Real Steel is beginning to look much less like science fiction. At 15 inches high, Super Anthony is a bit too short for that kind of competition, but it’s a start.
Super Anthony is a remote-control bipedal battle robot sure to put any Rock ’em Sock ’em Robot competition to shame. The tiny bruiser’s Kickstarter page shows his shocking agility and touts the strength of the machine’s steel gears and singular focus to ensure maximum impact. The page also brags about the robot’s surprisingly long list of included attack moves, including a full-fledged side kick where the tiny machine shifts all of its weight onto a single arm and uses both legs to deliver a devastating kick.
And unlike those RC fighting machines from your childhood, this robot keeps on fighting after it’s been knocked down. Advanced programs and maneuvers allow for swift rolls and recovery from any knockdown, and the machine even accepts a commend to transform from a roving forward roll into a crushing forward kick, or from a backward roll into a rising punch.
What’s more, the machine’s list of moves might eventually become nearly infinite. From the Kickstarter page:
“With the help of InnoBASIC Workshop, you can easily develop your unique attacks—whether it’s a punch, forward slam, or backward flip, he’ll give a perfect finishing blow to guarantee victories!”
The addition of custom moves will allow this tiny bot to be a frame for more than just tiny robo showdowns. While it was designed for combat, its high maneuverability and recovery options also give it utility in other areas, such as breaking it down with sweet dance moves or even picking up a cold soda from the fridge.
Super Anthony is Bluetooth compatible and designed for easy maintenance. Although he can be commanded with a variety of input devices, the page does recommend a console controller or similar. Each button can be mapped to a custom command, and Super Anthony also comes pre-baked with a series of attack and utility motions for those looking to jump straight into the action.
The default controls are reminiscent of a boxing game. On a controller, the left and right shoulder buttons deliver left and right straight punches, the bottom face button (X on a PlayStation Controller, A on an Xbox Controller) is a crouch button for dodging high attacks, the left and right face buttons give left and right uppercuts, and clicking in either control stick picks the bot off the ground.
Of course, the best fighter the robo-ring has to offer can’t be yours without a bit of an investment. Once again similar to Real Steel, it seems the best robots are only available for those with the money to buy them. If you can’t wait to get your hands on a Super Anthony, you can opt into the super early bird pack, which nets a sweet $700 off the retail price $2,000 machine.
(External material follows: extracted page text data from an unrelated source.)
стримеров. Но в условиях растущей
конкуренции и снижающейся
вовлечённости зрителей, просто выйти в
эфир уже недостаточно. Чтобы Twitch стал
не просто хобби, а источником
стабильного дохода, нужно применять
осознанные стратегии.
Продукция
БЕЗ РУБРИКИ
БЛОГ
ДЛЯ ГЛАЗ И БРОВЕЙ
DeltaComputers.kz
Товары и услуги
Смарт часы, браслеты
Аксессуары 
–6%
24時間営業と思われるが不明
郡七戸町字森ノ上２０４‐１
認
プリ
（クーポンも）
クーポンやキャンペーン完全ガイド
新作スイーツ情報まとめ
The super early bird supporters will also get a special feature: If they so choose, they can cover their Anthony fighters with a custom set of flame decals, a look completely exclusive to these backers.
Alternatively, high-rollers might opt to start their own fighting ring with the $2,600 super dual pack, offering up two fighters at a whopping $1,400 off, complete with replacement parts, charging stations, access to the move customization software, and your fair share of custom looks and decals.
The biggest bang-for-buck pack is the Group Fight pack, weighing in at $5,100 for four fighting machines. This pack exists for two reasons: Four-player free for all wars or bulk purchasing for the purposes of raising a robot army and taking over the world.
We’ll let you guess which one we’re more interested in.